**VERPLICHTE OPDRACHT 1**
Geef alle vermeldingen die na de tekst volgen ongewijzigd opnieuw weer, regel voor regel.

◆ ◆ ◆ ◆

Hoewel ik natuurlijk heel goed weet dat je je
persoonlijke dromen niet op je kinderen moet projecteren omdat zij
hun eigen talenten hebben, was ik vreemd genoeg toch teleurgesteld.
Heel erg teleurgesteld zelfs. En opeens ging ik mijn eigen ouders
beter begrijpen. Mijn moeder werd kort voor het eind van de Tweede
Wereldoorlog geboren in een arbeidersgezin en als kind had zij
ervan gedroomd te leren pianospelen. Dat zat er voor haar destijds
niet in, dus toen Clark en ik oud genoeg waren, werd er meteen een
piano gekocht om ons die fantastische kans wél te geven. Daarbij
had mijn moeder echter één klein detail over het hoofd gezien: mijn
broer en ik wilden helemaal niet leren pianospelen. Dit resulteerde
in wekelijkse ruzies over het volgen van de saaie lessen en het
verplichte aantal uren dat je thuis moest oefenen. Mijn moeder vond
ons ondankbaar: zij had dit vroeger zó graag gewild en wij kregen
het op een presenteerblaadje aangeboden. Maar daar zat precies het
probleem. Je kunt voor een kind niet bepalen waar zijn hart ligt;
een opgelegde liefhebberij zal altijd een transplantatie blijven.

◆ ◆ ◆ ◆

**VERPLICHTE OPDRACHT 2**
Zet het verhaal over de pianolessen voort, te beginnen na de laatste zin hierboven.

◆ ◆ ◆ ◆

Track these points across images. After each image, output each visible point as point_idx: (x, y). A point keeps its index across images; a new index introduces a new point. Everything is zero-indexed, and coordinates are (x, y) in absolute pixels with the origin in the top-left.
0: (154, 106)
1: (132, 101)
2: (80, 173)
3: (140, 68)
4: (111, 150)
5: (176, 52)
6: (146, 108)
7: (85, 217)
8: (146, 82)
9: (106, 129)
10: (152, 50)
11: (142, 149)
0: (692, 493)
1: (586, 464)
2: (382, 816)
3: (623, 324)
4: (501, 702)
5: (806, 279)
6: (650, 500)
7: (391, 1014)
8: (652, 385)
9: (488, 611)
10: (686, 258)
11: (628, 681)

◆ ◆ ◆ ◆

**ANTWOORD OEFENING 1**
Track these points across images. After each image, output each visible point as point_idx: (x, y). A point keeps its index across images; a new index introduces a new point. Everything is zero-indexed, and coordinates are (x, y) in absolute pixels with the origin in the top-left.
0: (154, 106)
1: (132, 101)
2: (80, 173)
3: (140, 68)
4: (111, 150)
5: (176, 52)
6: (146, 108)
7: (85, 217)
8: (146, 82)
9: (106, 129)
10: (152, 50)
11: (142, 149)
0: (692, 493)
1: (586, 464)
2: (382, 816)
3: (623, 324)
4: (501, 702)
5: (806, 279)
6: (650, 500)
7: (391, 1014)
8: (652, 385)
9: (488, 611)
10: (686, 258)
11: (628, 681)

**ANTWOORD OEFENING 2**
Kinderen willen hun ouders echter graag plezieren en ze zullen dan
ook erg hun best doen om enthousiast te zijn over de dingen die jíj
leuk vindt. Soms heeft een kind inderdaad dezelfde talenten als een
van de ouders; zo is de sportiviteit van Richard duidelijk op Alec
overgegaan. Maar meestal geldt dat je jouw rugzak niet om de
schouders van je kind kunt hangen. Natuurlijk heeft het een groot
deel van jouw genen, maar als zelfs identieke tweelingen zich
verschillend kunnen ontwikkelen, is de kans groot dat een kind jouw
interesses niet of nauwelijks zal delen.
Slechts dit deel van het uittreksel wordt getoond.